Anyway, the Grey Nuns. These wonderful sisters impacted generations of folks in Atlanta and made all kinds of amazing contributions for which they will be recognized on Wednesday, and they will probably be all humble and stuff like you’d expect them to be. Sweeping statements about their profound impact on education are just that, sweeping and generalized. The truth is, these women impacted lives. Individuals. I know, because I am one of them.
I attended Christ the King Elementary School in the seventies. I have many fond memories of the place … the playground, recess in the parking lot, sneaking across the street to the Baptist church to buy Cokes, basketball games and assemblies and class Masses. Those were good times, but there are other memories, of the teachers, that are much more than just nostalgic remnants of childhood. Many of those women (and men) had a profound impact on my formation as a human being. A few, in particular, are directly to blame (yes, I blame them, it would have been easier to be an accountant) for planting certain seeds that led to my becoming a teacher.
I am looking forward to seeing some of these women after thirty-something years. I’d like to thank them, personally, for the impact that that they had on me – and tell them that their legacy lives on in me. It is both humbling and daunting to recognize that. You see, unlike other professions, education is really on-the-job training from the moment a child enters kindergarten. By the time that child graduates high school, he or she has been shaped by a multitude of teachers – some good and some bad. I can state with absolute certainty that under the guidance of Sister Mary Margaret and then, Sister Jean, I never encountered a bad teacher at CKS. They weren’t even scary principals, and you were supposed to be scared of The Principal. Instead, these two women modeled a leadership that I hope to emulate one day as I seek administration.
Sister Mary Margaret was a pretty good basketball player. One of the highlights of my years at Christ the King was the annual faculty vs. student basketball game. The boys played against the fathers, but let’s be honest, the real draw was watching the sisters give the 8th grade girls a run for their money. Proof that experience is often a better tool than youth. Also, nobody was going to body check a nun, and I’ll bet they used that knowledge to their advantage. Sister Mary Margaret had skillz. So did some others. When I heard she was leaving at the end of my 7th grade year, my disappointment in not getting to play against her was profound.

**Aim of the task**
Write out everything in the Grey Nuns text from "Sister Mary Margaret was" down to "her was profound.", word for word. Rely on nothing but the Grey Nuns text.

**Available data**
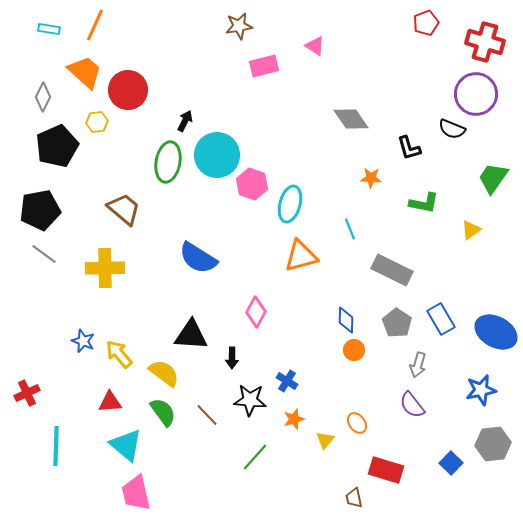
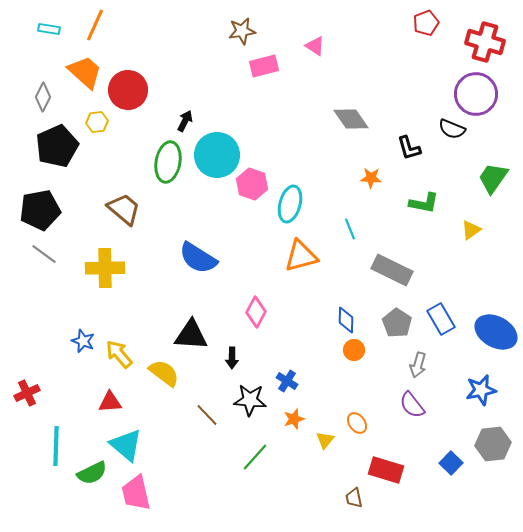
brown star at (239, 26): moved 3 px right, 5 px down
green semicircle at (163, 412): moved 71 px left, 61 px down; rotated 100 degrees clockwise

**Full response**
Sister Mary Margaret was a pretty good basketball player. One of the highlights of my years at Christ the King was the annual faculty vs. student basketball game. The boys played against the fathers, but let’s be honest, the real draw was watching the sisters give the 8th grade girls a run for their money. Proof that experience is often a better tool than youth. Also, nobody was going to body check a nun, and I’ll bet they used that knowledge to their advantage. Sister Mary Margaret had skillz. So did some others. When I heard she was leaving at the end of my 7th grade year, my disappointment in not getting to play against her was profound.